- [ZU BEARBEITENDE AUFGABEN]:
**a.** Wiederhole wortgetreu den Abschnitt aus dem Forumstext über Echolot-Akkus, der bei den Worten „## Toddi (17.“ beginnt und nach den Worten „problemlos wechseln kann.“ endet.
**b.** Fasse im Forumstext über Echolot-Akkus den Absatz, der mit „Ich habe 2 gel Akkus“ beginnt, als knappe Stichpunktliste zusammen und behalte dabei seine wichtigsten Angaben bei.

- [TEXT]:
§ §

Ich betreibe mein X 126 DF* mit einem Blei-Gel-Akku von Panasonic 12V 12Ah.
Abmessungen in mm L x B x H: 150 x 98 x 94.
Nach jeweils 2 Angeltagen (ca. 15 Betriebsstunden) lade ich den Akku vorsorglich wieder auf. Wie lange er maximal hält hab ich noch nicht probiert, aber auch 3 Angeltage sollten kein Problem sein.
Den Akku hab ich damals hier gekauft, aber momentan gibts ihn da nicht oder ich bin nur zu blind:g!

*Das 126er und das 136er sollten von den elektrischen Anschlusswerten fast identisch sein (beide max 4kW Sendeleistung). Sie sind ja bis auf lotbare Tiefe und Preis auch sonst identisch.

Gruß Thomas


----------



## jkr (17. August 2005)

*AW: Eagle oder Lowrance???*

Hi 
Ich habe 2 gel Akkus 12V 7,2AH. Einer ist madig der haelt mit dem 136DF so ungefaehr 6 Stunden der andere ist fit und haelt gute 2 Angeltage. Dieses Fruehjahr war es allerdings immer so zwischen -10 und 0 Grad da war die Haltbarkeit deutlich geringer.
mfg
Jan


----------



## Toddi (17. August 2005)

*AW: Eagle oder Lowrance???*

Kann mich jkr in vollen Zügen anschließen. Wir benutzen Akkus mit den gleichen Werten. Die halten zwei bis drei Angeltage in Norge. In unserem umgerüsteten Portablekoffer ist für beide genug Platz, so dass man sie problemlos wechseln kann. 
Übrigens sind wir von der Performance des DF480 von Eagle sehr angetan. Haben wir wohl ein echtes Schnäppchen gemacht.

Gruß, Toddi :g  :g  :g


----------



## jkr (17. August 2005)

*AW: Eagle oder Lowrance???*

@Toddi
Wie hast du den Portablekoffer umgeruestet dass da nun zwei Akkus reinpassen ?
mfg
Jan


----------



## Jirko (17. August 2005)

*AW: Eagle oder Lowrance???*

hallöli jkr #h

nen alukoffer aus´m werkelmarkt bietet genügend stauraum für´s lot, handnavigerät (wenn das lot keine plotterfunktion hat), geber, kabelagen und 2 blei-gel-akkus... bei interesse such ich dir gerne mal die portablekoffer unserer boardies, welche hier im AB schon massigst vorgestellt wurden, raus... tschöööö #h


----------



## jkr (17. August 2005)

§ §

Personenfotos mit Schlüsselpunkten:
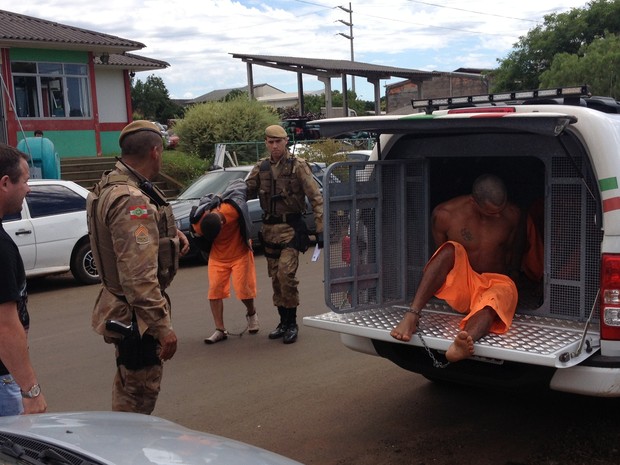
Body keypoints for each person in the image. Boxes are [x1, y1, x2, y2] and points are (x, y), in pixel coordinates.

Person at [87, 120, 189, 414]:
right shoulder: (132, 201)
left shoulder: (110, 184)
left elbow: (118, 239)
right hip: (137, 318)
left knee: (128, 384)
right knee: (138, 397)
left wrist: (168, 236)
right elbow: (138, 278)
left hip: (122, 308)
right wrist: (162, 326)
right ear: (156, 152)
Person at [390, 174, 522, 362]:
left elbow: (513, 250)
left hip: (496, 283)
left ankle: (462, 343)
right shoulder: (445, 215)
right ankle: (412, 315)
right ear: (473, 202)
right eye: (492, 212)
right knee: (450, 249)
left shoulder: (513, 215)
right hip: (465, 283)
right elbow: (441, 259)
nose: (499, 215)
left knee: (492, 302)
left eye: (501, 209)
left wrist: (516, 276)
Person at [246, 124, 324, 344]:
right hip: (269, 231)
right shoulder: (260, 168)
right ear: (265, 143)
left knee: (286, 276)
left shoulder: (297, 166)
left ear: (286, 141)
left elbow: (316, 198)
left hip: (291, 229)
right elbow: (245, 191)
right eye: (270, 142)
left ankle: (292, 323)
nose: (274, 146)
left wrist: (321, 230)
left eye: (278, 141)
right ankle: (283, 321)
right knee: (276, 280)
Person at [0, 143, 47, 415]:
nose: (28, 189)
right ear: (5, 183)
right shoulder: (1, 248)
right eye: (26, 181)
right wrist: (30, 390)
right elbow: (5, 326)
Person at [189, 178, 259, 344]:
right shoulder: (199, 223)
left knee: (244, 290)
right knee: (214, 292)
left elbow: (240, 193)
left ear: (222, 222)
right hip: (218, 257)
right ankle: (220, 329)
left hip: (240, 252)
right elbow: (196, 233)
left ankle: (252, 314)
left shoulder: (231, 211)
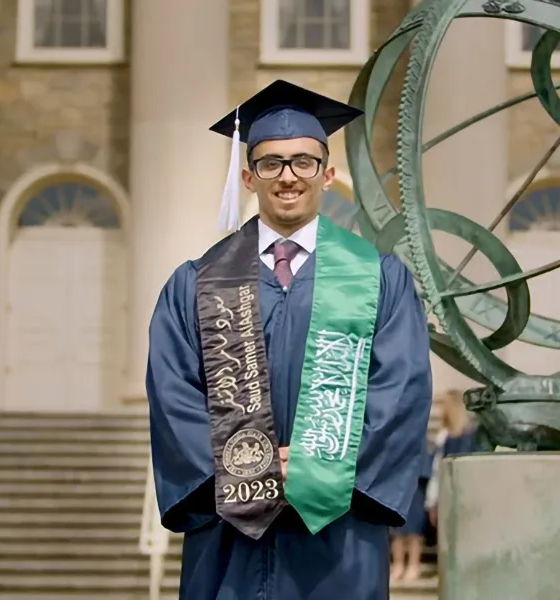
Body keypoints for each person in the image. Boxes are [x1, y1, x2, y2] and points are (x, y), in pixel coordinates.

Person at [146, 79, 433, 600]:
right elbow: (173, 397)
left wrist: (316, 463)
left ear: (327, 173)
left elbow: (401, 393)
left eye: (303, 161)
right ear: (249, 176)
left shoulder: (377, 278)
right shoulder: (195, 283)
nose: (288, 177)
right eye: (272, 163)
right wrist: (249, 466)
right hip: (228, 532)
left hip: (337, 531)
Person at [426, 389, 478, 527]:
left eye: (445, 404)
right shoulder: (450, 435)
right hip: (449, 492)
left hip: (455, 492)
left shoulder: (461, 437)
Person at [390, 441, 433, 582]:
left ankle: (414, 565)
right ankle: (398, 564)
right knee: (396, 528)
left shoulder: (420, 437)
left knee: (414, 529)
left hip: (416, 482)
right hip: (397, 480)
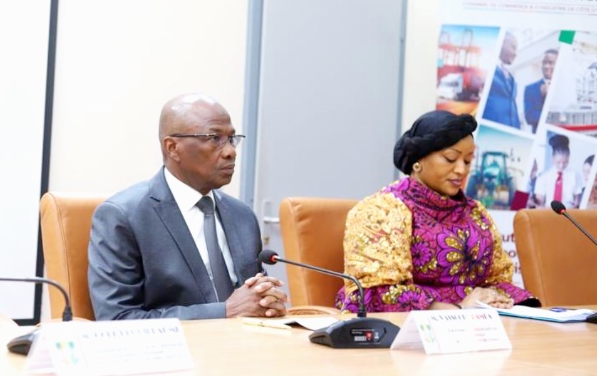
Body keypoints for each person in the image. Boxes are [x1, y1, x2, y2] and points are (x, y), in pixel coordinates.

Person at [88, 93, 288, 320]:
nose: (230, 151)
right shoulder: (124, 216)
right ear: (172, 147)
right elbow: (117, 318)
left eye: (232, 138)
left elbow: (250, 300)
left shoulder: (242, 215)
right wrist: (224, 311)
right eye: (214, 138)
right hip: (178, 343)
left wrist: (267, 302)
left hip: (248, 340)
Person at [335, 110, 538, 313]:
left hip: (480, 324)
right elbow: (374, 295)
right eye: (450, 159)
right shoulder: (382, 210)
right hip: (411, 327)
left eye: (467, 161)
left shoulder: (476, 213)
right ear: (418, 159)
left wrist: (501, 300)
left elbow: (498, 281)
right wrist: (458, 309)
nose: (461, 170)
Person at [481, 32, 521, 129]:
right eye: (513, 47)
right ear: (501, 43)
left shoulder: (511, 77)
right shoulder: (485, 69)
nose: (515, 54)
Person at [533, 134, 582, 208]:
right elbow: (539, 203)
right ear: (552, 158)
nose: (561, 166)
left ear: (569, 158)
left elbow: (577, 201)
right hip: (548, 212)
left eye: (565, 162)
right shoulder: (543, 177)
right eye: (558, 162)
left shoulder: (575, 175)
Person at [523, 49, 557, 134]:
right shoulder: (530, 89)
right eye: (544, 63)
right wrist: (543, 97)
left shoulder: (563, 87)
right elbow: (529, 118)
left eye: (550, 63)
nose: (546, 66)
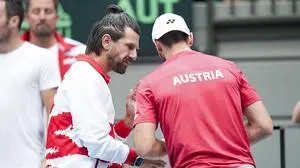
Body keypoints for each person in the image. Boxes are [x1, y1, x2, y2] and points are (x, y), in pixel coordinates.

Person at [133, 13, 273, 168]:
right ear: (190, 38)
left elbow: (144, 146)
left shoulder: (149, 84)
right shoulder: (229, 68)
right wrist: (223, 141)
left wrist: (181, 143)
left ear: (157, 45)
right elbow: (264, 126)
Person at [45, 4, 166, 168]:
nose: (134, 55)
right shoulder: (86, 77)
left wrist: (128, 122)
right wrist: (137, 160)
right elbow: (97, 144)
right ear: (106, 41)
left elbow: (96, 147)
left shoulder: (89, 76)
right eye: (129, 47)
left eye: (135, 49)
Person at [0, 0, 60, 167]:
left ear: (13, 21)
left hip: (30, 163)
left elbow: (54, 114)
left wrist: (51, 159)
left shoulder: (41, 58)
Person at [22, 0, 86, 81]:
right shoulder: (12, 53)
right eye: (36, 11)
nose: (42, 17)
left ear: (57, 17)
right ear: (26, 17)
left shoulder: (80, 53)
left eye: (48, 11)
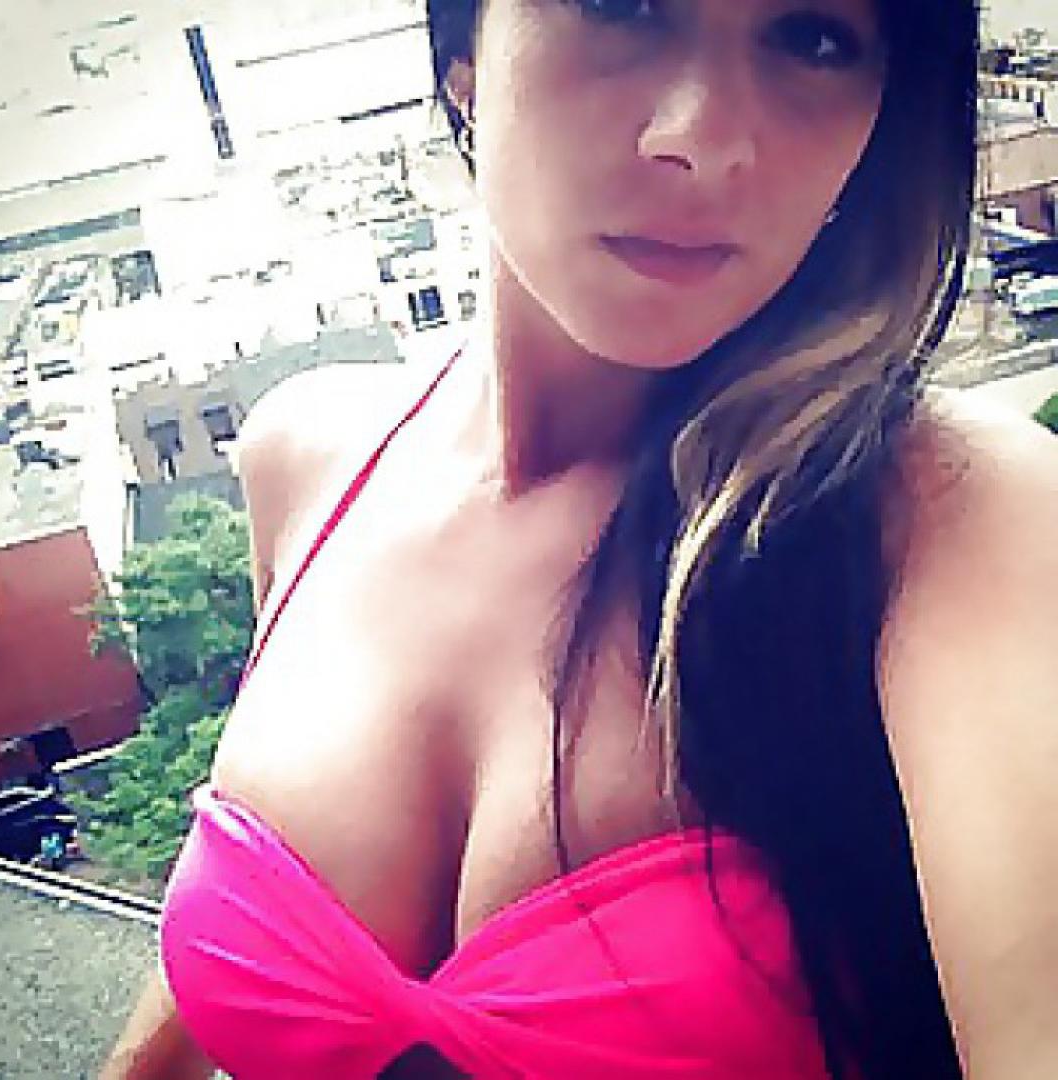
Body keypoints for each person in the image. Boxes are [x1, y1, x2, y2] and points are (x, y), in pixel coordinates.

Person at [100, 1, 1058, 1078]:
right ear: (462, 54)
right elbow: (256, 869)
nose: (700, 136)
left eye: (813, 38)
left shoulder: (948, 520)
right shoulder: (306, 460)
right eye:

§ §

- [GEGEBENE ANTWORTEN]:
**a.**
## Toddi (17. August 2005)

*AW: Eagle oder Lowrance???*

Kann mich jkr in vollen Zügen anschließen. Wir benutzen Akkus mit den gleichen Werten. Die halten zwei bis drei Angeltage in Norge. In unserem umgerüsteten Portablekoffer ist für beide genug Platz, so dass man sie problemlos wechseln kann.

**b.**
- Zwei Gel-Akkus mit 12 V und 7,2 Ah
- Der schlechte Akku hält mit dem 136DF etwa 6 Stunden.
- Der intakte Akku hält gut 2 Angeltage.
- Im Frühjahr war die Haltbarkeit bei Temperaturen zwischen −10 und 0 Grad deutlich geringer.